McGill Nurses for Planetary Health aims to provide nursing students, staff and faculty with tools and knowledge to encourage environmentally conscious actions in nursing practice.

As a nurse educator, a faculty lecturer at the Ingram School of Nursing (ISoN) and founding member of the Canadian Association of Nurses for Health and the Environment, Fiona Hanley knows that the state of our environment has a profound impact on our physical and mental health. Citing the increased frequency and intensity of extreme weather events such as heatwaves, wildfires, hurricanes and floods, she asserts, “Eco anxiety is an existential crisis for many of us, especially our youth who are rightly worried about their future.”

The link between planetary health and public health is perfectly clear to Naomi Pastrana Mankovitz and Sophie Zheng, second-year BScN students who serve as co-chairs of McGill Nurses for Planetary Health (MNPH). “Everything is interconnected,” Sophie explains. “If we don’t care about biodiversity and are exposed to wild animals because we’ve degraded our forests, viruses like COVID will become more common.”

In the fall semester of 2019, the ISON initiated a sustainability committee to engage students, staff and faculty in issues and actions around environmental action and sustainability. The initial committee consisted of an undergraduate student representative from the BScN program, Rose-Marie Roy, a graduate student from the MSc program, Katie Chong, and a faculty member, Jessica Sherman. The committee met regularly during the fall of 2019 and early winter 2020, with their final in-person meeting on March 10, 2020, just before public lockdowns necessitated by the COVID-19 pandemic.

With the support of ISoN professors Jodi Tuck, Francoise Filion and Fiona Hanley, the group organized online workshops and events to bring environmental issues to the forefront. Their launch event in January 2021 was a great success, attracting attention from the nursing community across the country.
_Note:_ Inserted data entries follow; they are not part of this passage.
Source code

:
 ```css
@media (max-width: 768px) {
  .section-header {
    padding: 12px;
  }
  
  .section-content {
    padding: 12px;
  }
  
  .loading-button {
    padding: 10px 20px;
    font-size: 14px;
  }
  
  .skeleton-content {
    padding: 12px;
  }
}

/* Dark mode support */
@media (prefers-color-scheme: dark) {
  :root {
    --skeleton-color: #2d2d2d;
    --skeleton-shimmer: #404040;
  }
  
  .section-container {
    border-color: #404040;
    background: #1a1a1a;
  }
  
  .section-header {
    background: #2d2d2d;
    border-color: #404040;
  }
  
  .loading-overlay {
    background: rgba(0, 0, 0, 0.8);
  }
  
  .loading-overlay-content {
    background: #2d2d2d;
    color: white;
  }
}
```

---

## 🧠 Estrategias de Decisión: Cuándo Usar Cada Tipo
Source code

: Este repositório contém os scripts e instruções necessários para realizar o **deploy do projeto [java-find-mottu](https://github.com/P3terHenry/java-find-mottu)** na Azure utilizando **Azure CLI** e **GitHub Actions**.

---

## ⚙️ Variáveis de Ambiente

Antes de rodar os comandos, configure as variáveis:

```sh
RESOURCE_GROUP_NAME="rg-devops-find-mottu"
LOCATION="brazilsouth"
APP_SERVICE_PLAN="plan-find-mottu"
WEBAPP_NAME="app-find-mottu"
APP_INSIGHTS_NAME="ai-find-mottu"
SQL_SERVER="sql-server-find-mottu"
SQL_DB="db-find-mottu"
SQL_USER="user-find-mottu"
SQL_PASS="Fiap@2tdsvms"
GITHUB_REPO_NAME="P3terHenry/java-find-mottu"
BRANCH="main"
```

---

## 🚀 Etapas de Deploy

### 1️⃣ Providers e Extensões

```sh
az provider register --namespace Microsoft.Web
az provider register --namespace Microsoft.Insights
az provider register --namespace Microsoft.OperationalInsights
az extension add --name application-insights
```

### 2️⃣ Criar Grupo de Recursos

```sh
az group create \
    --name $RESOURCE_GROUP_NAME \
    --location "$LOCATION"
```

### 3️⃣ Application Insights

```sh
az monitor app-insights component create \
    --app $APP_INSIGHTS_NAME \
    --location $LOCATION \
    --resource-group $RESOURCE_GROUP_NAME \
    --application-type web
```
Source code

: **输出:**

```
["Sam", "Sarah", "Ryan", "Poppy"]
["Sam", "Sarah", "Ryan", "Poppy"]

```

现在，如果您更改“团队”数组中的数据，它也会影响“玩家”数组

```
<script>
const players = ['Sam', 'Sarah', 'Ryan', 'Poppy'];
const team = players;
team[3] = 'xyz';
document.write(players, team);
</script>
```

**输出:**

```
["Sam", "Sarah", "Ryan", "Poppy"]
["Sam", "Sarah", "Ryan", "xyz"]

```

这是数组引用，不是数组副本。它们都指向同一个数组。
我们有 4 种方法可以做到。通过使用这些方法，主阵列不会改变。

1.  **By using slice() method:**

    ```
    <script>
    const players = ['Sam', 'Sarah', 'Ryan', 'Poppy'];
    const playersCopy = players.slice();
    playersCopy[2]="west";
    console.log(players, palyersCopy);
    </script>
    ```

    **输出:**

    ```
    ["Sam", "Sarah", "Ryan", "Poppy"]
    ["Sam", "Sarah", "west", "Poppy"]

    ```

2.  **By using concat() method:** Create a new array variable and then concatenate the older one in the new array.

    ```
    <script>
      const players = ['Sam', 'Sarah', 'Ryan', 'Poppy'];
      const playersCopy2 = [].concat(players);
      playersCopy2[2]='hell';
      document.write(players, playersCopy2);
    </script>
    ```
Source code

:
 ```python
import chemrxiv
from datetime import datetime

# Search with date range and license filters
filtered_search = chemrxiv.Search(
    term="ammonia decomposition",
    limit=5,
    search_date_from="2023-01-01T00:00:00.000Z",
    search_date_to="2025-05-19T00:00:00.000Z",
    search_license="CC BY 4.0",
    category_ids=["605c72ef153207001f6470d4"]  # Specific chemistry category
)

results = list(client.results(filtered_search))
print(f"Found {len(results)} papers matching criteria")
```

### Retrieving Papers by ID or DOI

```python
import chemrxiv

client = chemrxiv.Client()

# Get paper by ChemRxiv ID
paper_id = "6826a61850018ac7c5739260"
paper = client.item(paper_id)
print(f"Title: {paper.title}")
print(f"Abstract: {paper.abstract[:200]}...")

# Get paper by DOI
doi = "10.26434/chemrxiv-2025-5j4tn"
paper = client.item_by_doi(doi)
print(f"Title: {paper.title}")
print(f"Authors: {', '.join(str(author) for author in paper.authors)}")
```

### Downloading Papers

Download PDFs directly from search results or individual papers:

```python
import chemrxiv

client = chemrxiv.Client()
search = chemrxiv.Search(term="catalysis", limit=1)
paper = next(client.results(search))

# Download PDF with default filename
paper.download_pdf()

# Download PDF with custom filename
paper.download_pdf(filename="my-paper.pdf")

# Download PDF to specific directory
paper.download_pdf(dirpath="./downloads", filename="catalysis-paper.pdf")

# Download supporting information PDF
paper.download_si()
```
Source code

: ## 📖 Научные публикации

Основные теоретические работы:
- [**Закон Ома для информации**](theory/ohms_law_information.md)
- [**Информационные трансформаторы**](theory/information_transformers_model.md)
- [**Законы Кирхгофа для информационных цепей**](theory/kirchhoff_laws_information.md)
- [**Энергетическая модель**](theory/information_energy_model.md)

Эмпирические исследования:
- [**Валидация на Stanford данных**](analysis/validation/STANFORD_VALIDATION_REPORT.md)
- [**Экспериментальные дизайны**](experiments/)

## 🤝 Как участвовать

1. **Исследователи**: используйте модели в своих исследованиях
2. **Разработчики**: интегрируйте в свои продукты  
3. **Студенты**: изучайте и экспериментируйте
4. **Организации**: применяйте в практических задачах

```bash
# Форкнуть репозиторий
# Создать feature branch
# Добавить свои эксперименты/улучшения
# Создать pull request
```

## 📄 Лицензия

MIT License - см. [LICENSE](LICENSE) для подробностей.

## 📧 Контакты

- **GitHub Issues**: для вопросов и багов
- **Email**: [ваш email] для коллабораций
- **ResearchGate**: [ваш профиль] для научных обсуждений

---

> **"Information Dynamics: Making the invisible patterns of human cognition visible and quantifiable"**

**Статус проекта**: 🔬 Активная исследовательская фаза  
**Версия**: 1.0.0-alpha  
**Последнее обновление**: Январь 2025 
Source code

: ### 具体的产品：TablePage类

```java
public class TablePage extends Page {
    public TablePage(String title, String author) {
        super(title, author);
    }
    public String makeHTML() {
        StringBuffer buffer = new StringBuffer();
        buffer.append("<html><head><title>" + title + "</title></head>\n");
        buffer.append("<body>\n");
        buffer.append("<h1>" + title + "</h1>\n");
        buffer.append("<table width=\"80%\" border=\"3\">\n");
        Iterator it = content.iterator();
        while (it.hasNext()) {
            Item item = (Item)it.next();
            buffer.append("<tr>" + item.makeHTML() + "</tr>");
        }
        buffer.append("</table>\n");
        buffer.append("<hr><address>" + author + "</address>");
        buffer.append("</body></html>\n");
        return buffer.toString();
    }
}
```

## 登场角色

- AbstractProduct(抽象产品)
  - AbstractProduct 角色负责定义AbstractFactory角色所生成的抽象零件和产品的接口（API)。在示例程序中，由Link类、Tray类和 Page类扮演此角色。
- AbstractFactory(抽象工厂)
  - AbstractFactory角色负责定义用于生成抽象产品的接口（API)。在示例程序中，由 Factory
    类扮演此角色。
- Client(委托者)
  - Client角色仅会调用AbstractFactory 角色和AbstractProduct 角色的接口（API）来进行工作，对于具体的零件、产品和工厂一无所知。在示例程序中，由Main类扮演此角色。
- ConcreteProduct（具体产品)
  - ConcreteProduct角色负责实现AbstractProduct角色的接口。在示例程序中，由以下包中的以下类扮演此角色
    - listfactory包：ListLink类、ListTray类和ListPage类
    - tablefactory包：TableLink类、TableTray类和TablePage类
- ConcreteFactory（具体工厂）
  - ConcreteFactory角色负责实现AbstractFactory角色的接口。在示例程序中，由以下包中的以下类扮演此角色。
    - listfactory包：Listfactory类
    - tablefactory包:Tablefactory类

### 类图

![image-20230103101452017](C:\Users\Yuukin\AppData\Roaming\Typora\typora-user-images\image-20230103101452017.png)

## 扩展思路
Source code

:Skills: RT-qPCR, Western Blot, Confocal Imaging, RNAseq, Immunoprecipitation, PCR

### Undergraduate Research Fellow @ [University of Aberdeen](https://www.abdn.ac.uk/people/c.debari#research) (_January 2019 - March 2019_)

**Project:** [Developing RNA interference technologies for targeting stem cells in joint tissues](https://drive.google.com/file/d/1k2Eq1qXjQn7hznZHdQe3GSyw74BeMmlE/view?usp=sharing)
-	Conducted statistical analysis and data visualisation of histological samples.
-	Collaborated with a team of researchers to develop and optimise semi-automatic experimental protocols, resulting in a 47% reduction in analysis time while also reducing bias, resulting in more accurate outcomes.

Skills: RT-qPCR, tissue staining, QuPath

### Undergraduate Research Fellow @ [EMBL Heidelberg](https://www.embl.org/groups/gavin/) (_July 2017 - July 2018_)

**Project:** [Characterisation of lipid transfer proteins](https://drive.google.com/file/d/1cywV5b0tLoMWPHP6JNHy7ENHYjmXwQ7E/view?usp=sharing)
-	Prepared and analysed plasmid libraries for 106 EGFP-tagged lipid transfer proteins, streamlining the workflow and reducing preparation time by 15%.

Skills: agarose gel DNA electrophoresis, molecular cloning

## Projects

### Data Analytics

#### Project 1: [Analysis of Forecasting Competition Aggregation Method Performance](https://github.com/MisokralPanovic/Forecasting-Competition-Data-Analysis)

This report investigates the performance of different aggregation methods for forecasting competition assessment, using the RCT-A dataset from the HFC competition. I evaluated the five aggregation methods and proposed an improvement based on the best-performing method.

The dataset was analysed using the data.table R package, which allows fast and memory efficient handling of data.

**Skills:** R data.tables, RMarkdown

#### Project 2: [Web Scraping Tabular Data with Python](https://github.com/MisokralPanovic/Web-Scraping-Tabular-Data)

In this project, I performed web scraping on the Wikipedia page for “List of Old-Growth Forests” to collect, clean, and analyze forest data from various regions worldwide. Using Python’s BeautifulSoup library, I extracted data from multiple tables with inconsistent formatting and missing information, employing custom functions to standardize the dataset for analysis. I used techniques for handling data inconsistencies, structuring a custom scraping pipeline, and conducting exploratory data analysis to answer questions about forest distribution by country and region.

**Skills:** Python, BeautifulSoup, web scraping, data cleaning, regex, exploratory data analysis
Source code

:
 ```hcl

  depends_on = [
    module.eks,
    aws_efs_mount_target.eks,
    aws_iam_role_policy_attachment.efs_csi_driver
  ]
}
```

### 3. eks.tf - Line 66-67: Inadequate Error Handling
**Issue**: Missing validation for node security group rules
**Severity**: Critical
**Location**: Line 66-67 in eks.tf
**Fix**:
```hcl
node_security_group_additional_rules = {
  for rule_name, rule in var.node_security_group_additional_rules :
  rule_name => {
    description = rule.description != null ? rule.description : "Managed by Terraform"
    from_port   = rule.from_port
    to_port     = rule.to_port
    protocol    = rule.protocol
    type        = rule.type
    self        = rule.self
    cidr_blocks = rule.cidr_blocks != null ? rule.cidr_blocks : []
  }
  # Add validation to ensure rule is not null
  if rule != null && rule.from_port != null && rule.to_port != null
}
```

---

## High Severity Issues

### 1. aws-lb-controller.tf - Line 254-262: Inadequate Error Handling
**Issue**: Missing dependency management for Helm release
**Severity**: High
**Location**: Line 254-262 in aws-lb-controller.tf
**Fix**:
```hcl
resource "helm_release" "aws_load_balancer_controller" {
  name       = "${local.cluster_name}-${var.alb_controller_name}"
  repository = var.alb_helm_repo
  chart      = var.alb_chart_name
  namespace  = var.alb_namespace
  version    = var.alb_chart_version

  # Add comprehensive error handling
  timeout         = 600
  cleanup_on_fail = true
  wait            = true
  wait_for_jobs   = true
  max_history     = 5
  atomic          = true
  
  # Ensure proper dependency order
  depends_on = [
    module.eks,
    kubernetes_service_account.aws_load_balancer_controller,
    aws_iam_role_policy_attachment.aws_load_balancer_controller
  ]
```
McGill Nurses for Planetary Health also advocated for the creation of two positions on the council of the Nursing Undergraduate Society – Planetary Health Representative, currently occupied by Sophie, and VP Sustainability, occupied by Naomi. “These positions on Council allow us to advocate for planetary health from a position of greater unity and strength,” Naomi explains.

The goals of MNPH are to provide nursing students, staff and faculty with tools and knowledge to encourage environmentally conscious actions in nursing practice; to engage with the greater campus and Montreal community to promote environmentally conscious practices; and to inspiring environmental advocacy and action.

On the curriculum front, along with Professor Heather Hart, Professor Hanley teaches a seminar course with a class that delves into the Strengths-based nursing value entitled Person and Environment are Integral. Taught through a micro and macro lens, students explore related concepts of our human connection with the natural world, biodiversity, climate change, and hospitality within healthcare. In the Nursing Policy and Leadership course taught by Prof. Kelley Kirkpatrick, a session focused on nursing leadership in climate and health action invites students to consider their leadership potential as advanced practice nurses in climate action.

Through the lens of Strengths Based Nursing and Healthcare, nursing students learn how to work with patients’ strengths to help them find ways to live with difficult diagnoses and health conditions that are worsened by our deteriorating environment. For example, nurses can help elderly patients cope with extreme heat by providing them with tips on how to stay hydrated and how to store their medications properly. Nurse practitioners working in community health also are able to prescribe walks in local parks, using the healing powers of nature to help ease mental distress.

As Professor Hanley points out, hospitals tend to have a large climate footprint. Nurses have proven to be adept at finding ways to reduce waste. Examples include researching masks made from bioplastics, bringing reusable cups to work and advocating for bicycle stands on hospital premises.

Reflecting on her experience with McGill Nurses for Planetary Health, Naomi notes, “The pandemic was terrifying but, at the same time, being involved with this group showed us that as students, we are not powerless. We have a voice.” Adds Sophie, who aspires to do a master’s degree in public health, “This is one way that we can retake control of our own future.”